▸ WHAT IS BEING ASKED
Pull out each line of the records holding the string "resource".

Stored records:
⁂

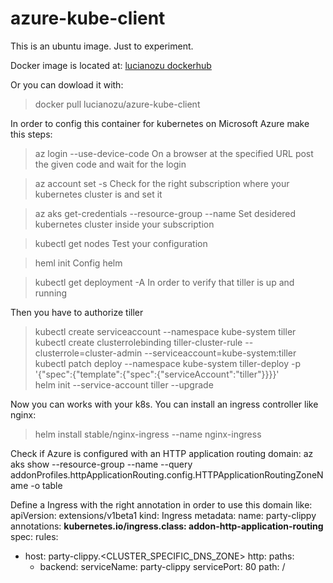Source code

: # azure-kube-client

This is an ubuntu image. Just to experiment.

Docker image is located at:
[lucianozu dockerhub](https://hub.docker.com/r/lucianozu/azure-kube-client/)

Or you can dowload it with:

> docker pull lucianozu/azure-kube-client

In order to config this container for kubernetes on Microsoft Azure make this steps:

> az login --use-device-code
On a browser at the specified URL post the given code and wait for the login

> az account set -s <your subscription hash>
Check for the right subscription where your kubernetes cluster is and set it

> az aks get-credentials --resource-group <your resource group> --name <your kubernetes name>
Set desidered kubernetes cluster inside your subscription

> kubectl get nodes
Test your configuration

> heml init
Config helm

> kubectl get deployment -A
In order to verify that tiller is up and running

Then you have to authorize tiller
> kubectl create serviceaccount --namespace kube-system tiller
> kubectl create clusterrolebinding tiller-cluster-rule --clusterrole=cluster-admin --serviceaccount=kube-system:tiller
> kubectl patch deploy --namespace kube-system tiller-deploy -p '{"spec":{"template":{"spec":{"serviceAccount":"tiller"}}}}'      
> helm init --service-account tiller --upgrade

Now you can works with your k8s. You can install an ingress controller like nginx:
> helm install stable/nginx-ingress --name nginx-ingress

Check if Azure is configured with an HTTP application routing domain:
az aks show --resource-group <your resource group> --name <your kubernetes name> --query addonProfiles.httpApplicationRouting.config.HTTPApplicationRoutingZoneName -o table

Define a Ingress with the right annotation in order to use this domain like:
apiVersion: extensions/v1beta1
kind: Ingress
metadata:
  name: party-clippy
  annotations:
    **kubernetes.io/ingress.class: addon-http-application-routing**
spec:
  rules:
  - host: party-clippy.<CLUSTER_SPECIFIC_DNS_ZONE>
    http:
      paths:
      - backend:
          serviceName: party-clippy
          servicePort: 80
        path: /


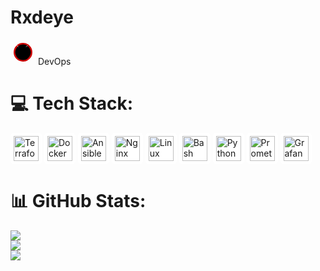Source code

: # Rxdeye
<svg width="40" height="40" viewBox="0 0 80 80" xmlns="http://www.w3.org/2000/svg"><path d="M40 10a30 30 0 0 1 0 60 30 30 0 0 1 0-60z" fill="#CC0000"/><path d="M40 15C20 15 15 35 15 40s5 25 25 25 25-20 25-25-5-25-25-25z" fill="#000"/><path d="M20 18l5 5m30-5l-5 5" stroke="#FFF" stroke-width="1.5"/></svg>  DevOps 


# 💻 Tech Stack:
<img src="https://cdn.jsdelivr.net/gh/devicons/devicon/icons/terraform/terraform-original.svg" width="40" style="background-color:white; padding:5px; border-radius:5px" alt="Terraform" /> <img src="https://cdn.jsdelivr.net/gh/devicons/devicon/icons/docker/docker-original.svg" width="40" style="background:white; padding:5px; border-radius:5px" alt="Docker" /> <img src="https://cdn.jsdelivr.net/gh/devicons/devicon/icons/ansible/ansible-original.svg" width="40" style="background:white; padding:5px; border-radius:5px" alt="Ansible" /> <img src="https://cdn.jsdelivr.net/gh/devicons/devicon/icons/nginx/nginx-original.svg" width="40" style="background:white; padding:5px; border-radius:5px" alt="Nginx" /> <img src="https://cdn.jsdelivr.net/gh/devicons/devicon/icons/linux/linux-original.svg" width="40" style="background:white; padding:5px; border-radius:5px" alt="Linux" /> <img src="https://cdn.jsdelivr.net/gh/devicons/devicon/icons/bash/bash-original.svg" width="40" style="background:white; padding:5px; border-radius:5px" alt="Bash" />
<img src="https://cdn.jsdelivr.net/gh/devicons/devicon/icons/python/python-original.svg" width="40" style="background:white; padding:5px; border-radius:5px" alt="Python" /> <img src="https://cdn.jsdelivr.net/gh/devicons/devicon/icons/prometheus/prometheus-original.svg" width="40" style="background:white; padding:5px; border-radius:5px" alt="Prometheus" /> <img src="https://cdn.jsdelivr.net/gh/devicons/devicon/icons/grafana/grafana-original.svg" width="40" style="background:white; padding:5px; border-radius:5px" alt="Grafana" />


# 📊 GitHub Stats:
![](https://github-readme-stats.vercel.app/api?username=Rxdeye&theme=blue_navy&hide_border=false&include_all_commits=false&count_private=false)<br/>
![](https://nirzak-streak-stats.vercel.app/?user=Rxdeye&theme=blue_navy&hide_border=false)<br/>
![](https://github-readme-stats.vercel.app/api/top-langs/?username=Rxdeye&theme=blue_navy&hide_border=false&include_all_commits=false&count_private=false&layout=compact)
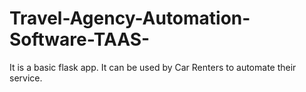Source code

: # Travel-Agency-Automation-Software-TAAS-
It is a basic flask app. It can be used by Car Renters to automate their service.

⁂

▸ TASK RESPONSE
> az aks get-credentials --resource-group <your resource group> --name <your kubernetes name>
az aks show --resource-group <your resource group> --name <your kubernetes name> --query addonProfiles.httpApplicationRouting.config.HTTPApplicationRoutingZoneName -o table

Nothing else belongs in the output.